His average expected goals was 0.4, while his average expected assists was 2.5 despite making just one assist that season. Of his 51 shots, 20 were on target. 37% of his attacking challenges were successful, while 40% of his dribble attempts were successful according to InStat.

That final match on the 19th, a 3-2 loss to the New England Revolution, was the striker’s last major interaction with the club. The Venezuelan returned to Loudoun, finish his season, and then depart the United States for a return to Deportivo La Guaira, his loan complete.

While this quiet end to a major opportunity could have spelt the end of the excitement around Jovanny Bolívar, the striker has done his part to show his story is far from over.

Bolívar immediately become a starter for Deportivo La Guaira, who were looking to continue a run of strong seasons in Liga FutVe with an infusion of young attacking talent that included Bolívar, Darluis Paz, and North Carolina Tar Heels alumni Santiago Herrera.

In the first fifteen matches of a 30-match season, the young striker scored seven goals and make one assist. He also provided two assists in an early Copa Sudamericana match. The team’s form was often directly tied to his goals. When La Guaira won, it was usually because of Bolívar. When they drew, it was usually because of Bolívar. When it was close, it was usually because of Bolívar.

Bolívar actually scored the very first goal of the 2022 season in their 1-0 win over Metropolitanos, before going on one of the season’s best scoring streaks so far, scoring in four consecutive matches against Hermanos Colmenárez, Zulia, Estudiantes de Mérida, and Caracas.

Now twenty games into the Liga FutVe season, the La Guaira striker has added three goals and two assists for a total of ten goals and five assists from all competitions.

As of July 14, prior to Bolívar’s latest game for La Guaira, Jovanny Bolívar was the third highest-rated Liga FutVe striker under the age of 23 on InStat.

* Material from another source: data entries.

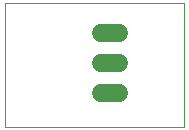
<source format=gbl>
G75*
%MOIN*%
%OFA0B0*%
%FSLAX24Y24*%
%IPPOS*%
%LPD*%
%AMOC8*
5,1,8,0,0,1.08239X$1,22.5*
%
%ADD10C,0.0000*%
%ADD11C,0.0600*%
D10*
X000100Y000100D02*
X000100Y004221D01*
X006095Y004221D01*
X006095Y000100D01*
X000100Y000100D01*
D11*
X003300Y001225D02*
X003900Y001225D01*
X003900Y002225D02*
X003300Y002225D01*
X003300Y003225D02*
X003900Y003225D01*
M02*

</source>
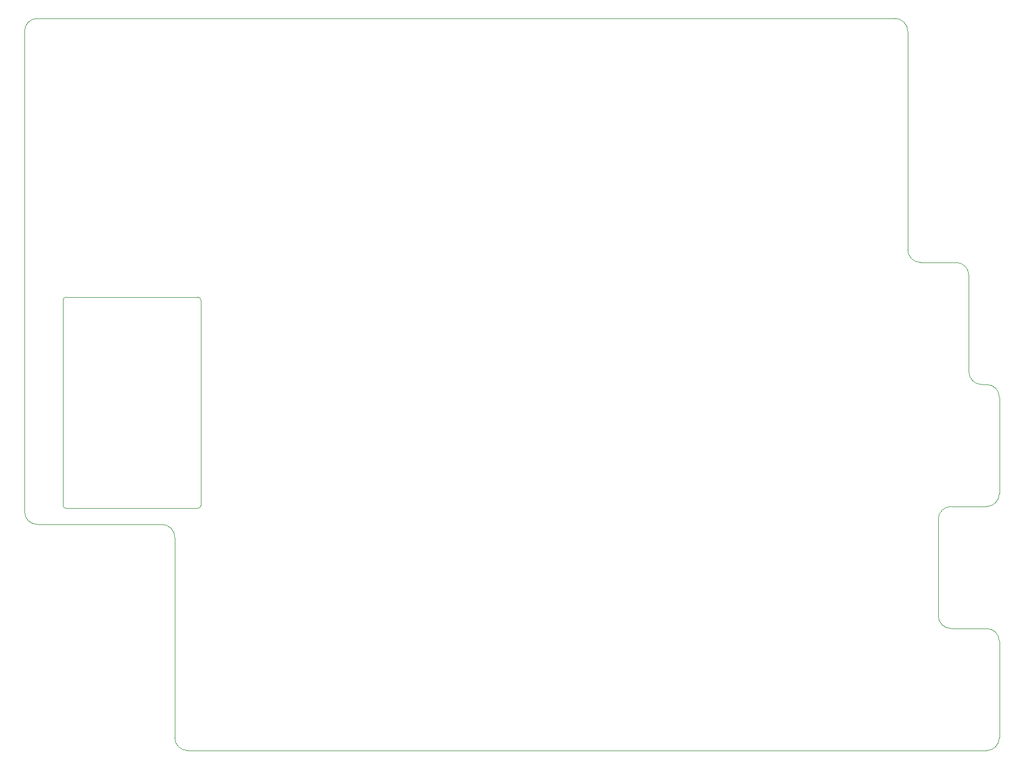
<source format=gbr>
%TF.GenerationSoftware,KiCad,Pcbnew,8.0.6*%
%TF.CreationDate,2025-05-11T12:33:19+09:00*%
%TF.ProjectId,65_split_left,36355f73-706c-4697-945f-6c6566742e6b,rev?*%
%TF.SameCoordinates,PX12f0318PYf8a778*%
%TF.FileFunction,Profile,NP*%
%FSLAX46Y46*%
G04 Gerber Fmt 4.6, Leading zero omitted, Abs format (unit mm)*
G04 Created by KiCad (PCBNEW 8.0.6) date 2025-05-11 12:33:19*
%MOMM*%
%LPD*%
G01*
G04 APERTURE LIST*
%TA.AperFunction,Profile*%
%ADD10C,0.050000*%
%TD*%
%TA.AperFunction,Profile*%
%ADD11C,0.120000*%
%TD*%
G04 APERTURE END LIST*
D10*
X142486500Y-78200000D02*
X142486500Y-93250000D01*
X150011500Y-57150000D02*
X149249000Y-57150000D01*
X135724000Y0D02*
G75*
G02*
X137724000Y-2000000I0J-2000000D01*
G01*
X25424000Y-114300000D02*
X150011500Y-114300000D01*
X152011500Y-112300000D02*
G75*
G02*
X150011500Y-114300000I-2000000J0D01*
G01*
X21424000Y-79000000D02*
G75*
G02*
X23424000Y-81000000I0J-2000000D01*
G01*
X23424000Y-112300000D02*
X23424000Y-81000000D01*
X149249000Y-57150000D02*
G75*
G02*
X147249000Y-55150000I0J2000000D01*
G01*
X142486500Y-78200000D02*
G75*
G02*
X144486500Y-76200000I2000000J0D01*
G01*
X150011500Y-57150000D02*
G75*
G02*
X152011500Y-59150000I0J-2000000D01*
G01*
X2000000Y-79000000D02*
X21424000Y-79000000D01*
X144486500Y-95250000D02*
G75*
G02*
X142486500Y-93250000I0J2000000D01*
G01*
X152011500Y-97250000D02*
X152011500Y-112300000D01*
X137724000Y-2000000D02*
X137724000Y-36100000D01*
X150011500Y-76200000D02*
X144486500Y-76200000D01*
X0Y-2000000D02*
G75*
G02*
X2000000Y0I2000000J0D01*
G01*
X25424000Y-114300000D02*
G75*
G02*
X23424000Y-112300000I0J2000000D01*
G01*
X147249000Y-40100000D02*
X147249000Y-55150000D01*
X139724000Y-38100000D02*
X145249000Y-38100000D01*
X0Y-2000000D02*
X0Y-77000000D01*
X152011500Y-59150000D02*
X152011500Y-74200000D01*
X150011500Y-95250000D02*
G75*
G02*
X152011500Y-97250000I0J-2000000D01*
G01*
X2000000Y-79000000D02*
G75*
G02*
X0Y-77000000I0J2000000D01*
G01*
X139724000Y-38100000D02*
G75*
G02*
X137724000Y-36100000I0J2000000D01*
G01*
X135724000Y0D02*
X2000000Y0D01*
X144486500Y-95250000D02*
X150011500Y-95250000D01*
X145249000Y-38100000D02*
G75*
G02*
X147249000Y-40100000I0J-2000000D01*
G01*
X152011500Y-74200000D02*
G75*
G02*
X150011500Y-76200000I-2000000J0D01*
G01*
D11*
%TO.C,BT1*%
X6000000Y-76000000D02*
X6000000Y-44000000D01*
X6500000Y-43500000D02*
X27000000Y-43500000D01*
X27000000Y-76500000D02*
X6500000Y-76500000D01*
X27500000Y-44000000D02*
X27500000Y-76000000D01*
X6000000Y-44000000D02*
G75*
G02*
X6500000Y-43500000I500000J0D01*
G01*
X6500000Y-76500000D02*
G75*
G02*
X6000000Y-76000000I0J500000D01*
G01*
X27000000Y-43500000D02*
G75*
G02*
X27500000Y-44000000I0J-500000D01*
G01*
X27500000Y-76000000D02*
G75*
G02*
X27000000Y-76500000I-500000J0D01*
G01*
%TD*%
M02*

</source>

Having played 2153 minutes in 27 competitive matches at this point in the year, Bolívar had an average expected goals of 0.5 with 39 chances and 29 shots on target from 74 total shots. The striker had a 42% rate of success in attacking challenges and succeeded in 51% of his attempted dribbles.

While 22-year-old Caracas FC striker Samson Akinyoola, last year’s golden boot winner and a much talked about foreign talent in Liga FutVe, is ranked higher than Bolívar on InStat, specific stats tell a different story. The Deportivo La Guaira man leads Akinyoola in goals scored, chances, xG, and shots on target.

Bolívar was presented the pathway many Venezuelan youngsters have taken up in recent years — a prized chance to play in MLS and USL. It didn’t quite work out, at least not contractually. The 20-year-old has responded with a wonderful run of form back in Liga FutVe, enough to warrant revisiting by the same scouts that considered giving him a chance at the end of 2020.

Should MLS choose not to give him a second chance, they may see his goal-scoring talents head to Europe instead, the place to where many of Venezuela’s young top young players like Yerson Chacón, Telasco Segovia, and La Guaira teammate Jon Aramburu, are expected to depart.

Whatever the case, DC United may well find reason to reconsider their decision to not pursue the player, one of the youngest and deadliest strikers in Liga FutVe.


  • comment-avatar

    DC & Loudon fan here. First learned of Jovanny through local media following his loan to the club. All the sentiment about his talent and upside were strongly positive, and he seemed to be lighting it up for Loudon despite a forgettable season. If he never got a chance to break through into the DC first team, I wonder how much of that was on the whim of head coach Hernan Losada, who seemed to have strong opinions about players and poor man management. If Jovanny were still interested in DC and that interest were reciprocated, I expect he would be treated a lot more fairly under Rooney, who even as a young coach has a stronger track record of working with younger players than Losada. The bigger issue now might be having enough international roster slots, with DC needing to reserve roster space for international DP and TAM-level players. Super curious to see how this all unfolds.